Opinion
13-655-cv
03-28-2014
FOR APPELLANT: Monique Cody, pro se, Brooklyn, NY. FOR APPELLEES: John T. Bauer, Littler Mendelson P.C., Melville, NY (Justin R. Marino, on the brief).
SUMMARY ORDER
RULINGS BY SUMMARY ORDER DO NOT HAVE PRECEDENTIAL EFFECT. CITATION TO A SUMMARY ORDER FILED ON OR AFTER JANUARY 1, 2007, IS PERMITTED AND IS GOVERNED BY FEDERAL RULE OF APPELLATE PROCEDURE 32.1 AND THIS COURT'S LOCAL RULE 32.1.1. WHEN CITING A SUMMARY ORDER IN A DOCUMENT FILED WITH THIS COURT, A PARTY MUST CITE EITHER THE FEDERAL APPENDIX OR AN ELECTRONIC DATABASE (WITH THE NOTATION "SUMMARY ORDER"). A PARTY CITING A SUMMARY ORDER MUST SERVE A COPY OF IT ON ANY PARTY NOT REPRESENTED BY COUNSEL.
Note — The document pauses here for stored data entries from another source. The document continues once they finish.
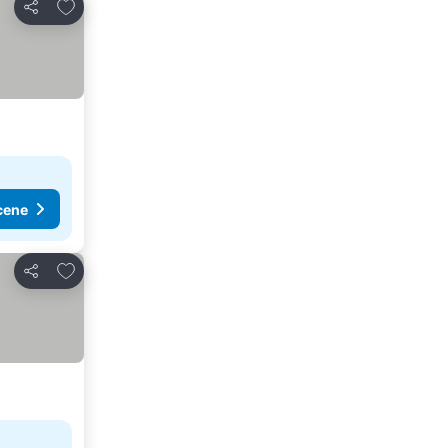
Dodati u favorite
Deli
cene
Dodati u favorite
Deli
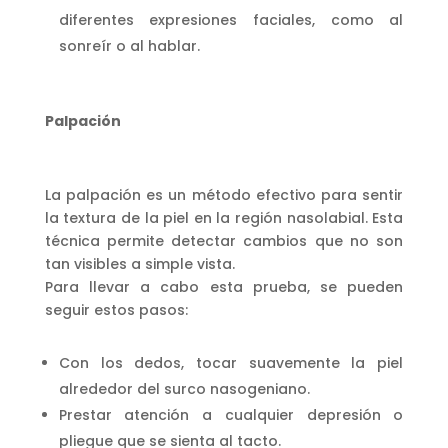
diferentes expresiones faciales, como al
sonreír o al hablar.
Palpación
La palpación es un método efectivo para sentir
la textura de la piel en la región nasolabial. Esta
técnica permite detectar cambios que no son
tan visibles a simple vista.
Para llevar a cabo esta prueba, se pueden
seguir estos pasos:
Con los dedos, tocar suavemente la piel
alrededor del surco nasogeniano.
Prestar atención a cualquier depresión o
pliegue que se sienta al tacto.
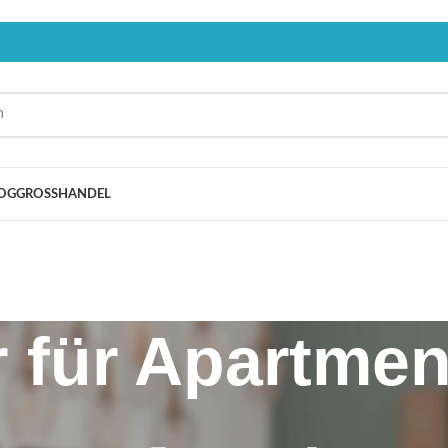
OG
GROSSHANDEL
 für Apartmen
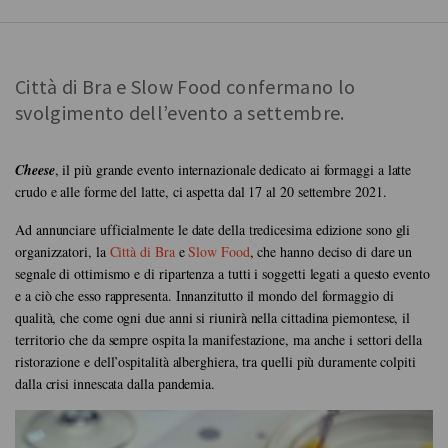
Città di Bra e Slow Food confermano lo
svolgimento dell’evento a settembre.
Cheese
, il più grande evento internazionale dedicato ai
formaggi a latte
crudo e alle forme del latte
, ci aspetta dal
17 al 20 settembre 2021
.
Ad annunciare ufficialmente le date della tredicesima edizione sono gli
organizzatori, la
Città di Bra
e
Slow Food
, che hanno deciso di dare un
segnale di ottimismo e di ripartenza a tutti i soggetti legati a questo evento
e a ciò che esso rappresenta. Innanzitutto il mondo del formaggio di
qualità, che come ogni due anni si riunirà nella cittadina piemontese, il
territorio che da sempre ospita la manifestazione, ma anche i settori della
ristorazione e dell’ospitalità alberghiera, tra quelli più duramente colpiti
dalla crisi innescata dalla pandemia.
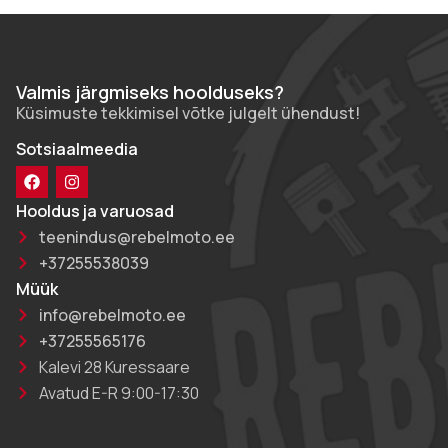
Valmis järgmiseks hoolduseks?
Küsimuste tekkimisel võtke julgelt ühendust!
Sotsiaalmeedia
Hooldus ja varuosad
teenindus@rebelmoto.ee
+37255538039
Müük
info@rebelmoto.ee
+37255565176
Kalevi 28 Kuressaare
Avatud E-R 9:00-17:30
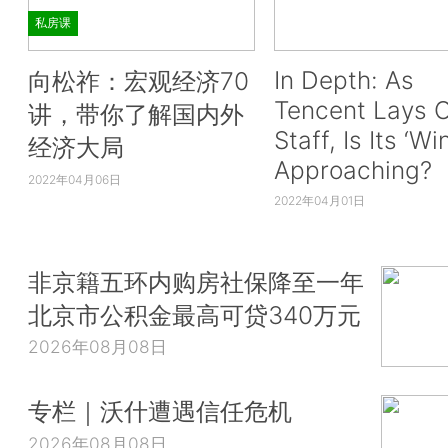
私房课
In Depth: As
向松祚：宏观经济70
Tencent Lays O
讲，带你了解国内外
Staff, Is Its ‘Wi
经济大局
Approaching?
2022年04月06日
2022年04月01日
非京籍五环内购房社保降至一年
北京市公积金最高可贷340万元
2026年08月08日
专栏｜沃什遭遇信任危机
2026年08月08日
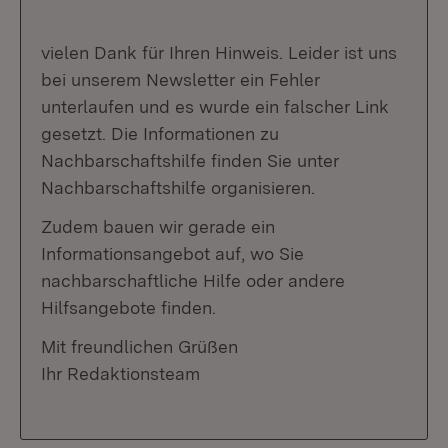
vielen Dank für Ihren Hinweis. Leider ist uns
bei unserem Newsletter ein Fehler
unterlaufen und es wurde ein falscher Link
gesetzt. Die Informationen zu
Nachbarschaftshilfe finden Sie unter
Nachbarschaftshilfe organisieren.
Zudem bauen wir gerade ein
Informationsangebot auf, wo Sie
nachbarschaftliche Hilfe oder andere
Hilfsangebote finden.
Mit freundlichen Grüßen
Ihr Redaktionsteam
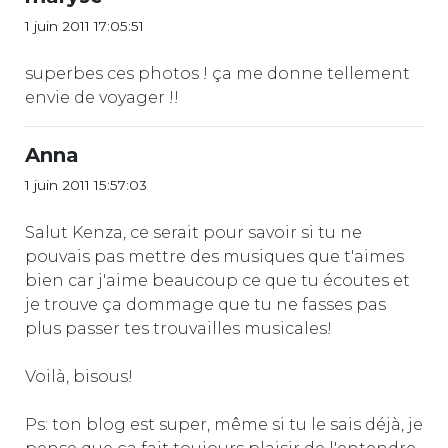
1 juin 2011 17:05:51
superbes ces photos ! ça me donne tellement
envie de voyager !!
Anna
1 juin 2011 15:57:03
Salut Kenza, ce serait pour savoir si tu ne
pouvais pas mettre des musiques que t'aimes
bien car j'aime beaucoup ce que tu écoutes et
je trouve ça dommage que tu ne fasses pas
plus passer tes trouvailles musicales!
Voilà, bisous!
Ps: ton blog est super, même si tu le sais déjà, je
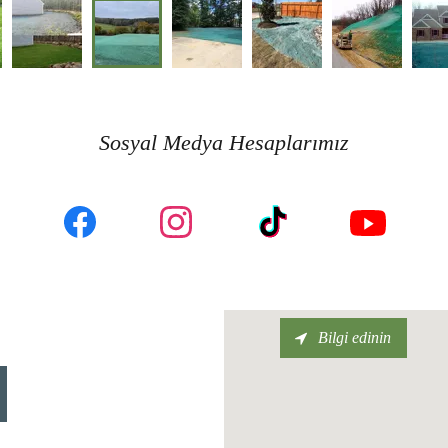
Sosyal Medya Hesaplarımız
Bilgi edinin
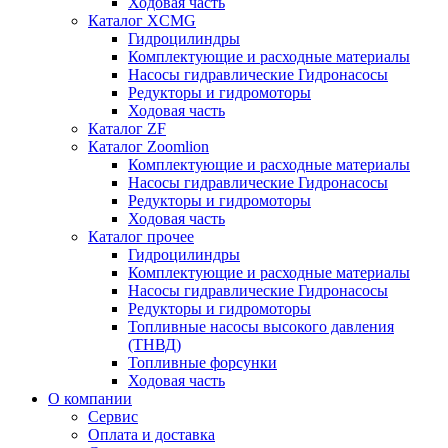
Ходовая часть
Каталог XCMG
Гидроцилиндры
Комплектующие и расходные материалы
Насосы гидравлические Гидронасосы
Редукторы и гидромоторы
Ходовая часть
Каталог ZF
Каталог Zoomlion
Комплектующие и расходные материалы
Насосы гидравлические Гидронасосы
Редукторы и гидромоторы
Ходовая часть
Каталог прочее
Гидроцилиндры
Комплектующие и расходные материалы
Насосы гидравлические Гидронасосы
Редукторы и гидромоторы
Топливные насосы высокого давления
(ТНВД)
Топливные форсунки
Ходовая часть
О компании
Сервис
Оплата и доставка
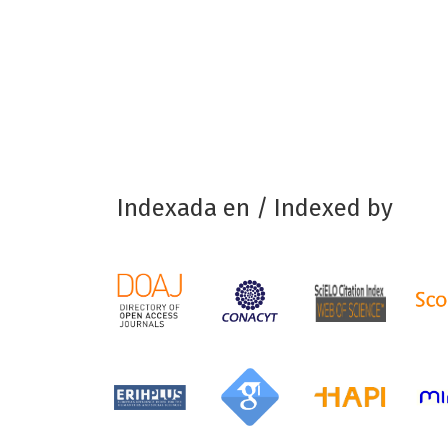
Indexada en / Indexed by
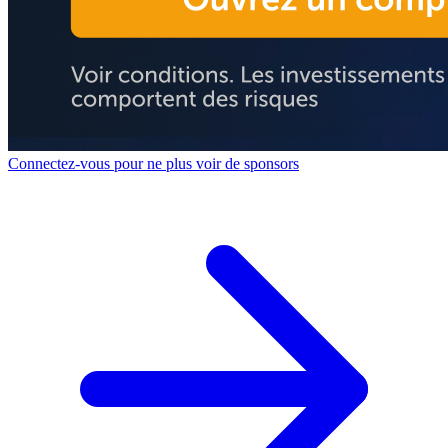
Connectez-vous pour ne plus voir de sponsors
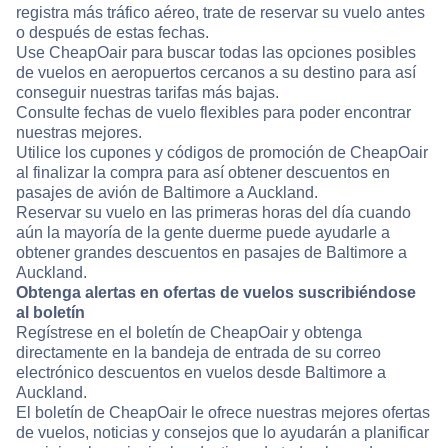
registra más tráfico aéreo, trate de reservar su vuelo antes
o después de estas fechas.
Use CheapOair para buscar todas las opciones posibles
de vuelos en aeropuertos cercanos a su destino para así
conseguir nuestras tarifas más bajas.
Consulte fechas de vuelo flexibles para poder encontrar
nuestras mejores.
Utilice los cupones y códigos de promoción de CheapOair
al finalizar la compra para así obtener descuentos en
pasajes de avión de Baltimore a Auckland.
Reservar su vuelo en las primeras horas del día cuando
aún la mayoría de la gente duerme puede ayudarle a
obtener grandes descuentos en pasajes de Baltimore a
Auckland.
Obtenga alertas en ofertas de vuelos suscribiéndose
al boletín
Regístrese en el boletín de CheapOair y obtenga
directamente en la bandeja de entrada de su correo
electrónico descuentos en vuelos desde Baltimore a
Auckland.
El boletín de CheapOair le ofrece nuestras mejores ofertas
de vuelos, noticias y consejos que lo ayudarán a planificar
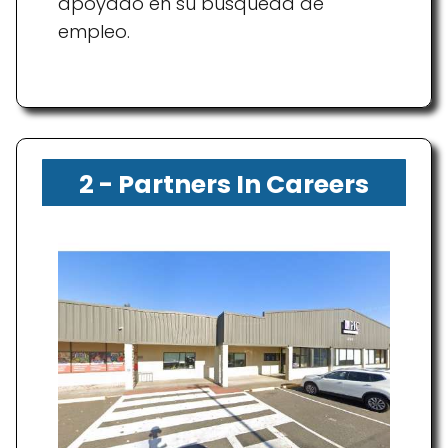
apoyado en su búsqueda de
empleo.
2 - Partners In Careers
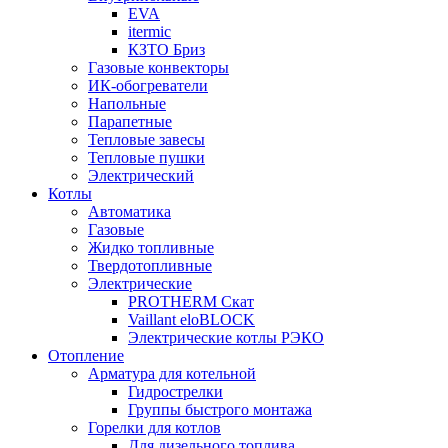
EVA
itermic
КЗТО Бриз
Газовые конвекторы
ИК-обогреватели
Напольные
Парапетные
Тепловые завесы
Тепловые пушки
Электрический
Котлы
Автоматика
Газовые
Жидко топливные
Твердотопливные
Электрические
PROTHERM Скат
Vaillant eloBLOCK
Электрические котлы РЭКО
Отопление
Арматура для котельной
Гидрострелки
Группы быстрого монтажа
Горелки для котлов
Для дизельного топлива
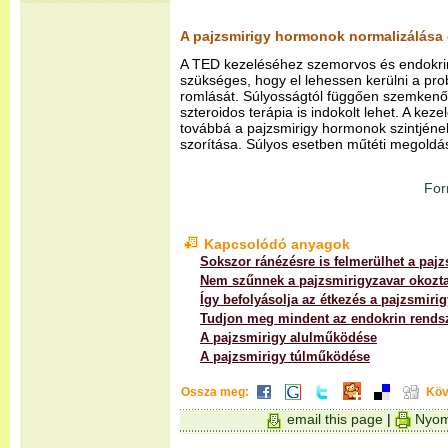
A pajzsmirigy hormonok normalizálása
A TED kezeléséhez szemorvos és endokri
szükséges, hogy el lehessen kerülni a pro
romlását. Súlyosságtól függően szemkenő
szteroidos terápia is indokolt lehet. A keze
továbbá a pajzsmirigy hormonok szintjén
szorítása. Súlyos esetben műtéti megoldá
For
Kapcsolódó anyagok
Sokszor ránézésre is felmerülhet a paj
Nem szűnnek a pajzsmirigyzavar okozta
Így befolyásolja az étkezés a pajzsmir
Tudjon meg mindent az endokrin rendsz
A pajzsmirigy alulműködése
A pajzsmirigy túlműködése
Ossza meg:
Köv
email this page
|
Nyom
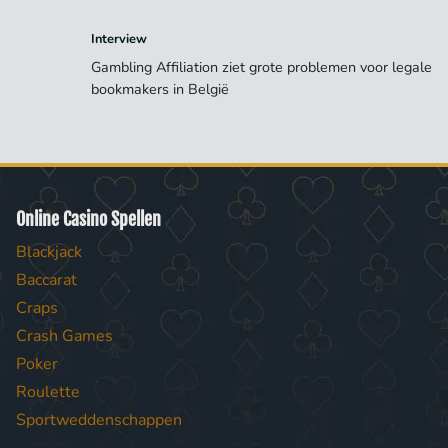
Interview
Gambling Affiliation ziet grote problemen voor legale
bookmakers in België
Online Casino Spellen
Blackjack
Baccarat
Craps
Crash Games
Poker
Roulette
Sportweddenschappen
At a stated term of the United States Court of Appeals for the Second Circuit, held at the Thurgood Marshall United States Courthouse, 40 Foley Square, in the City of New York, on the 28th day of March, two thousand fourteen. PRESENT:
RALPH K. WINTER,
RICHARD C. WESLEY,
SUSAN L. CARNEY,
Circuit Judges.
FOR APPELLANT:
Monique Cody, pro se, Brooklyn, NY. FOR APPELLEES:
John T. Bauer, Littler Mendelson P.C.,
Melville, NY (Justin R. Marino, on the brief).
Appeal from a judgment of the United States District Court for the Eastern District of New York (Feuerstein, J.).
UPON DUE CONSIDERATION, IT IS HEREBY ORDERED, ADJUDGED, AND DECREED that the judgment of the district court is AFFIRMED.
Appellant Monique Cody, proceeding pro se, appeals from the judgment of the district court compelling arbitration of her claims of wrongful termination in violation of Title VII of the Civil Rights Act of 1964, 42 U.S.C. § 2000e, et seq.; the Age Discrimination in Employment Act, 29 U.S.C. § 621, et seq.; and the Americans with Disabilities Act, 42 U.S.C. § 12101, et seq. We assume the parties' familiarity with the underlying facts, procedural history of the case, and issues on appeal.
We affirm, for substantially the reasons stated in the magistrate judge's report and recommendation, as adopted and supplemented by the district court. See Report & Recomm., Cody v. Darden Restaurants, No. 12-cv-484 (E.D.N.Y. Oct. 11, 2012) (Dkt. No. 28); Order, No. 12-cv-484 (E.D.N.Y. Jan. 11, 2013) (Dkt. No. 35). We have considered all of Appellant's remaining arguments and find them to be without merit. For the foregoing reasons, the judgment of the district court is hereby AFFIRMED.